Para Pedro, viver em apartamento é, ás vezes, um fator de estresse. "Peguei síndrome do pânico. Não ocorre sempre, mas, de vez em quando, à noite, penso que o teto vai cair quando estou dormindo. Quando minha filha [Gabriela, de 2 anos] nasceu passei a entender mais ainda o sentimento da minha mãe pela minha irmã. Um pai não se imagina sem o filho".

Não estar com o pai também deixou marcas. "Um dia antes da tragédia meu pai me disse "eu te amo" e eu, como sempre, não disse o mesmo. Adolescente, você sabe, tem verginha de dizer essas coisas. Fiz zootecnia até para me sentir mais perto dele, do cheiro de mato de São José do Rio Preto, cidade dele. Nas nunca mais vou poder responder "eu também" ", lamenta.

Renascido aos 15 dias
Por pouco a morte também não foi o destino de Jusssara Borges Santos, de 55 anos, e de Flávio Matheus. Hoje com 15 anos, ele tinha 15 dias quando o Palace 2 desabou. "Quando a primeira coluna estalou e rachou, depois da meia-noite, não percebi e continuei dormindo. Meu então marido desceu, falou com bombeiros e, três horas e meia depois, me acordou para eu descer com o bebê. Quando saí do elevador comecei a ver poeira, era o prédio caindo. Corri com ele no colo sem ver nada, caí e acabei salva por um vizinho que me puxou", lembra.

Há oito anos morando em Vargem Pequena, também na Zona Oeste, Matheus lembra dos sete anos que viveu no Hotel Atlântico Sul, onde algumas famílias de desabrigados do Palace 2 viveram até o ano passado. "Tinha amigos diferentes a cada semana, mas só duravam uma semana", diz, sobre as crianças filhas de hóspedes.

Para Jussara, que conta ter recebido apenas R$ 300 mil de "mais de R$ 1 milhão" devidos de indenização, a queda do edifício teve mais um legado negativo: "se tornou normal. Você vê quantas pessoas morreram naquele prédio no Centro", aponta, referindo-se ao edifício Liberdade, que desabou no Centro do Rio em janeiro de 2012, deixando 17 mortos (com os corpos reconhecidos) e cinco desaparecidos com morte presumida.

Operação de saída
Coronel reformado do Corpo de Bombeiros, Marcos Silva, de 61 anos, vê outra construção em andamento atualmente no local onde ficava o Palace 2, na Rua Jornalista Henrique Cordeiro. "Só espero que as famílias desse novo prédio tenham um tratamento bem diferente", afirma. Na madrugada do desabamento, ele arrombou portas de 17 dos 22 andares do edifício para os moradores fugirem. "As portas não abriam, porque a viga já tinha se rompido e envergado o edifício, estava tudo torto, eles giravam a maçaneta e não abria", lembra Marcos, que depois chegou a chefiar o Grupamento Marítimo do Corpo dos Bombeiros.

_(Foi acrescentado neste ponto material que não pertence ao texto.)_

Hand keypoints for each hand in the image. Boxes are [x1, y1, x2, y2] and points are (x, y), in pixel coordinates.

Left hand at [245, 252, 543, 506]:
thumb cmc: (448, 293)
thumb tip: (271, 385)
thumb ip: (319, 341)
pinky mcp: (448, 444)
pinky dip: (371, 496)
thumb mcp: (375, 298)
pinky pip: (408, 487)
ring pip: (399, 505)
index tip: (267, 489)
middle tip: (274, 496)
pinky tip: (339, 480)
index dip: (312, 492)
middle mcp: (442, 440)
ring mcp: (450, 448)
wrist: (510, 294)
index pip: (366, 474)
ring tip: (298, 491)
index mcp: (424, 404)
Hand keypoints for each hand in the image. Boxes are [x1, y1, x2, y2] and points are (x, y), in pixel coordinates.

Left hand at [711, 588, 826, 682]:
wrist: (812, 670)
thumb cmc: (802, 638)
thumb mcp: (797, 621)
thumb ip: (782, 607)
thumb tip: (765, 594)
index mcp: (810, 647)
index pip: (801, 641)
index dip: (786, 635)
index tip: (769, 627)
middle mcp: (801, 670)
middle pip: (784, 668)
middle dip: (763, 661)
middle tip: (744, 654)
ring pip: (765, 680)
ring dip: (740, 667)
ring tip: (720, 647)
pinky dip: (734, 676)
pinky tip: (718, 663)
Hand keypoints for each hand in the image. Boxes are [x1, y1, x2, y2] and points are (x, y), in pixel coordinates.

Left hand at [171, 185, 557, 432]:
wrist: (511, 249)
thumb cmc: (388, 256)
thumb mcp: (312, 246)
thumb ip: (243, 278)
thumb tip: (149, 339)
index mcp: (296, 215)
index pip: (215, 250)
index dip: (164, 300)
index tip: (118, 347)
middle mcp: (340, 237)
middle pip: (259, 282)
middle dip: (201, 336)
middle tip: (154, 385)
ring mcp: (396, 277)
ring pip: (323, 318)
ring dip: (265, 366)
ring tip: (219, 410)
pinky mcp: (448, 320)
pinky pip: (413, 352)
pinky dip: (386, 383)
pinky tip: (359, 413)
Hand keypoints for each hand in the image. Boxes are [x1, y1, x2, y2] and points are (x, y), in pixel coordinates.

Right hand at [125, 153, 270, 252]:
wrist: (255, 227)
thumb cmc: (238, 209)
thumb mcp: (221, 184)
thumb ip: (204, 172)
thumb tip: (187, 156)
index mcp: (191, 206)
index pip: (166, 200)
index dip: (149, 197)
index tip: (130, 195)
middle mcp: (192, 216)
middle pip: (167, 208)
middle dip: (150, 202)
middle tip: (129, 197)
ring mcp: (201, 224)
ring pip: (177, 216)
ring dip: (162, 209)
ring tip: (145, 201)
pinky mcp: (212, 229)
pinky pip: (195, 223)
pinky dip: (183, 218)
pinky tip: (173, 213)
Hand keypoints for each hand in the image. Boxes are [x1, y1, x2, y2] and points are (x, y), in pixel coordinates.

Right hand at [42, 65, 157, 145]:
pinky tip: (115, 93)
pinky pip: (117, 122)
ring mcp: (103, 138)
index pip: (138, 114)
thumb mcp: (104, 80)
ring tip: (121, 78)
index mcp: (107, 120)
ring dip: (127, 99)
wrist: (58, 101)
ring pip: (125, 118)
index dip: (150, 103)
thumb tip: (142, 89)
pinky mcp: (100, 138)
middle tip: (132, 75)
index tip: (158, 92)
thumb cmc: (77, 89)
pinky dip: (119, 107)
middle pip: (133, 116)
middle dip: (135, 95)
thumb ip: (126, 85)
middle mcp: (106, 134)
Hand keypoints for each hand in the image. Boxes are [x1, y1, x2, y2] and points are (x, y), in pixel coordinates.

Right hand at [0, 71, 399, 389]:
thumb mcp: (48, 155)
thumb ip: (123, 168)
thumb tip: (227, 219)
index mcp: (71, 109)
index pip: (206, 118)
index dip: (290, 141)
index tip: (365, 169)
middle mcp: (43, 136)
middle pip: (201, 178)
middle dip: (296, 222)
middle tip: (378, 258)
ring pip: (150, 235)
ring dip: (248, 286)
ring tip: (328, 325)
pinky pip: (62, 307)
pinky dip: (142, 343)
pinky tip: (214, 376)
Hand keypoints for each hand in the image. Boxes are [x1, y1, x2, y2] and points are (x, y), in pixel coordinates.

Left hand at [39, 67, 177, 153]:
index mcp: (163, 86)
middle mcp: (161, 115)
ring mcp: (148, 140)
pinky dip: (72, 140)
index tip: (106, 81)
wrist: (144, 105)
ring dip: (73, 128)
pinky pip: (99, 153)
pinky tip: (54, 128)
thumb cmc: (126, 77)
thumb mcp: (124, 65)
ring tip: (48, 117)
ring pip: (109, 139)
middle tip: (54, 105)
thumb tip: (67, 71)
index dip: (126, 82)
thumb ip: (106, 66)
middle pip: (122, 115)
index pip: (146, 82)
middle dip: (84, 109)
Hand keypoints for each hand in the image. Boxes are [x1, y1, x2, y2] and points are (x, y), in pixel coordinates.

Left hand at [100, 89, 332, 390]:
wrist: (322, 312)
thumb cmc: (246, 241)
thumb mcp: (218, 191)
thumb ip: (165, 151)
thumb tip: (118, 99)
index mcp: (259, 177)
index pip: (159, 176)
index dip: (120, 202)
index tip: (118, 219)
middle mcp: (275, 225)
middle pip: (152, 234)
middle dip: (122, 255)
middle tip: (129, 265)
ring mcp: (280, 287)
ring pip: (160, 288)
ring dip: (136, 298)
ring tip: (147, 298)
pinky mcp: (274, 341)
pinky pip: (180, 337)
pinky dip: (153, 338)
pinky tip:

O engenheiro civil Gerard de Azevedo Queiroz, que constatou a quebra do pilar foi a quinta vítima, ao voltar para o subsolo do prédio. "Ninguém sabe ao certo o que ele foi fazer", diz Marcos Silva. Também morreram Leonel Benevides, na época com 18 anos, Fátima Ferraz, de 30, e Gilberto Maneschi. Segundo ex-moradores, todos voltaram ao prédio após evacuá-los, quando o edifício desabou de vez.

"Parece que isso não vai acabar. Estão todos desanimados com a Justiça", comenta, sobre a demora do processo, a presidente da associação das vítimas, Rauliete Barbosa, apontando o local onde o prédio começou a ruir e lamentando a absolvição, em 2005, de Sérgio Naya – a 7ª Câmara Criminal do Tribunal de Justiça do Rio de Janeiro entendeu, em 2005, que ele não tinha conhecimento do risco de queda, causado por um erro de cálculo do projetista no dimensionamento de dois pilares.

Naya chegou a passar 137 dias preso. Ele devia mais R$ 70 milhões em processos judiciais quando morreu de enfarto, em fevereiro de 2009, na Bahia.